Goldstone had set up the meeting on behalf of Russian musical artist Emin Agaralov, the son of a wealthy Russian businessman, but revealed in his interview that he later told Agaralov that the meeting was "the most embarrassing thing you've ever asked me to do" given that it ended up having nothing to do with Clinton. Goldstone also revealed that Veselnitskaya's apparently Clinton-free presentation in the meeting had "infuriated" Kushner.
In another indication that the meeting was not supposed to be a top-secret attempt for the Trump campaign to collude with Russia, Goldstone also revealed that he "checked in" to Trump Tower on Facebook when he arrived.
In a supplemental interview, Goldstone also told investigators that Russian President Vladimir Putin was not able to meet Trump during the 2013 Miss Universe pageant in Moscow, but invited him through a phone call with his spokesman Dmitry Peskov, organized by Agaralov, to attend the 2014 Winter Olympics in Sochi instead.
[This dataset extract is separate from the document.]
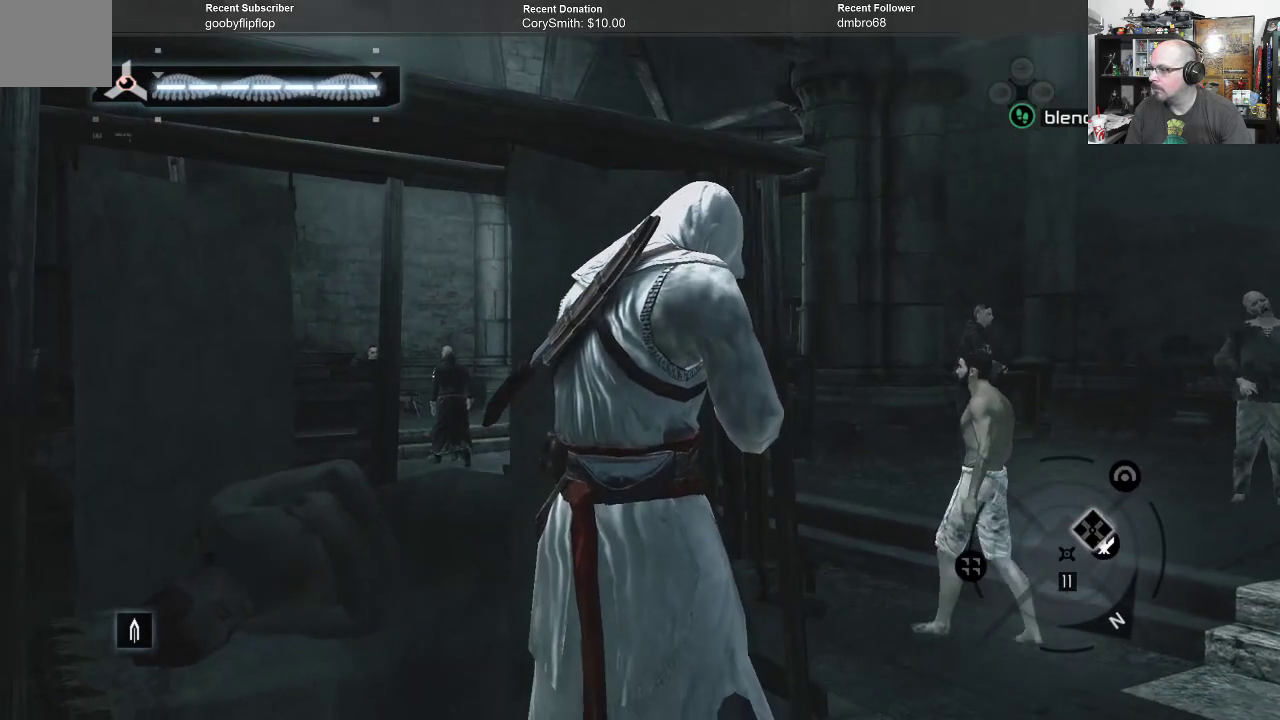
{"buttons": ["A"], "left_stick": "center", "right_stick": "center", "events": [[133, "right_stick", "right"], [433, "right_stick", "center"]]}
According to Goldstone, Peskov said Putin would be happy to meet him there — but that meeting did not end up happening.
Anatoli Samochornov, a Russian translator who attended the meeting, said that no one present had said the Russian government either supported Trump or opposed Clinton for president. He also said there were no offers from the Russian side to release hacked emails, hack voting totals or anything else.
The other translator present, Ike Kaveladze, said he spoke to Agaralov about two hours after the meeting and told him it was a “complete loss of time” and a “useless” meeting.
The committee released the thousands of pages of transcripts along with hundreds of additional pages of related material, including the interviews with Goldstone, Russian-American lobbyist Rinat Akhmetshin and translators Samochornov and Kaveladze.
The meeting has been the subject of controversy, particularly the question of whether then-candidate Trump knew about it. Special Counsel Robert Mueller has looked closely at the meeting as part of his investigation into alleged Russian meddling in the 2016 election, which has not yet turned up any evidence of collusion between Trump and Russia.
Following the publication of the documents, Trump Jr. said they showed that he "answered every question asked” by the committee.
"I appreciate the opportunity to have assisted the Judiciary Committee in its inquiry," he said in a statement. "The public can now see that for over five hours I answered every question asked and was candid and forthright with the Committee.”
Those who were present at the meeting said Veselnitskaya did not provide any ‘dirt’ on Clinton and instead focused on discussing the overturning of US sanctions placed on Russia under the Magnitsky Act. Those sanctions, which impose US entry bans and asset freezes on Russians alleged to have been involved in human rights abuses, are still in place and have since been expanded, most recently in December 2017 when five more Russian nationals were added to the Magnitsky List.